Against Yihan Wang, the tall Chinese, a fair amount of Sindhu’s agility, like digging out reflex shots, got negated because the shuttle was also coming back from a steep angle. But the 21-year-old Indian will fancy her chances against Okuhara.
The Japanese, who reached a career high of No. 3, has a high backhand drive shot which she plays with her elbow facing down to the back end of the court, and is a master of changing pace and the bird’s trajectory. But she is tactically vulnerable against tall players (as the Chinese have exploited) and Sindhu would need to park herself at three-quarters of the court and dictate the steep, cross-court winners from there — something her opponent has few answers to.

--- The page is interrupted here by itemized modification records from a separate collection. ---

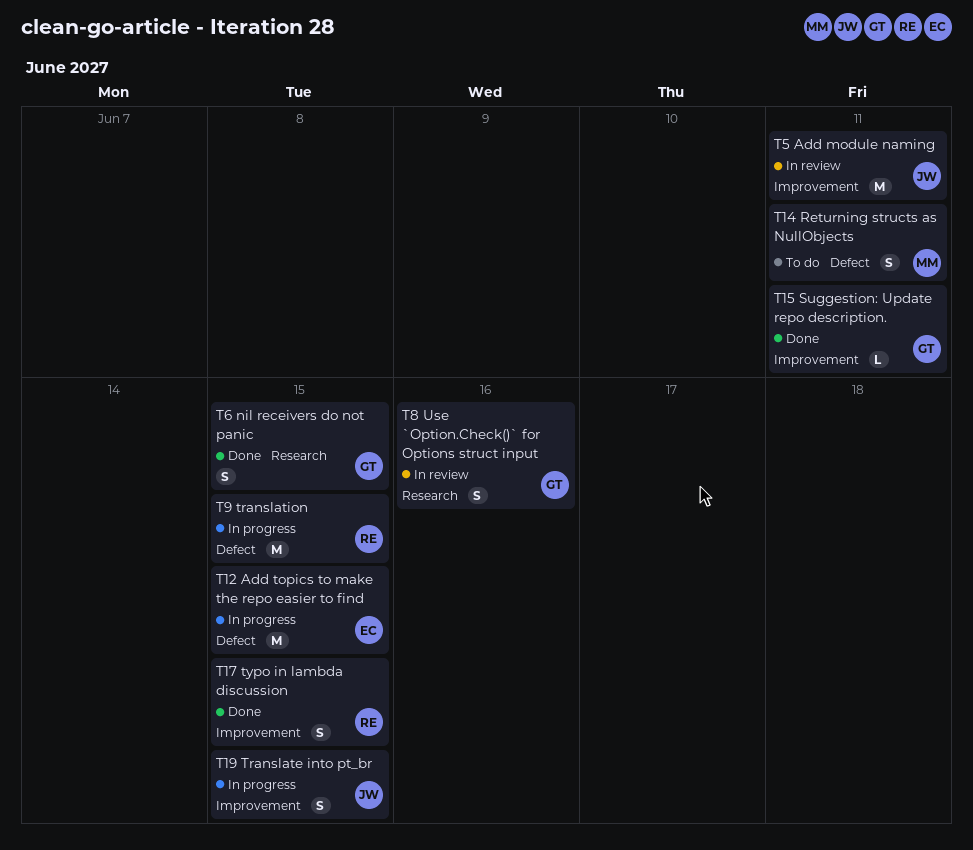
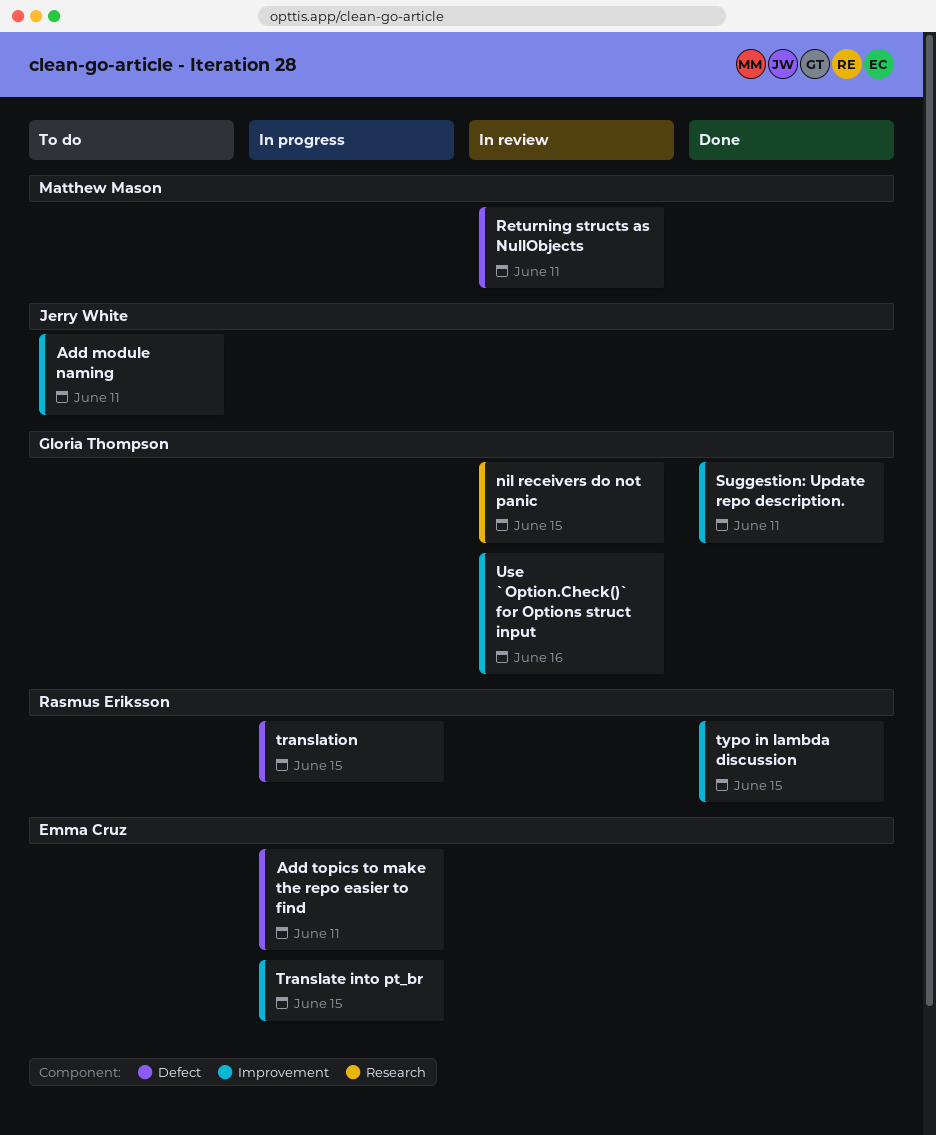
Add module naming, status: In review -> To do
Add topics to make the repo easier to find, due: Jun 15 -> Jun 11
nil receivers do not panic, status: Done -> In review
Returning structs as NullObjects, status: To do -> In review
Translate into pt_br, owner: Jerry White -> Emma Cruz
Use `Option.Check()` for Options struct input, label: Research -> Improvement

It could be a commanding march into the finals if Sindhu can stay consistent and maintain her speed. A medal beckons if she can stay in the long game — the Japanese tends to be tireless in long matches that last over two hours, retrieving everything and making opponents play one shot extra to get the winners. It’ll be a wonderful maiden Olympics for the Indian, who caused ripples in her early World Championships — beating high ranked opponents with her fast game.
It can also erase years of belief that Indians are too short-statured to win big at Olympics. As diets have improved in the country and general health has gone up, Indians are more confident coming up against the big guys at world meets. A medal for Sindhu here, and India, which has zero medals so far, can also walk tall.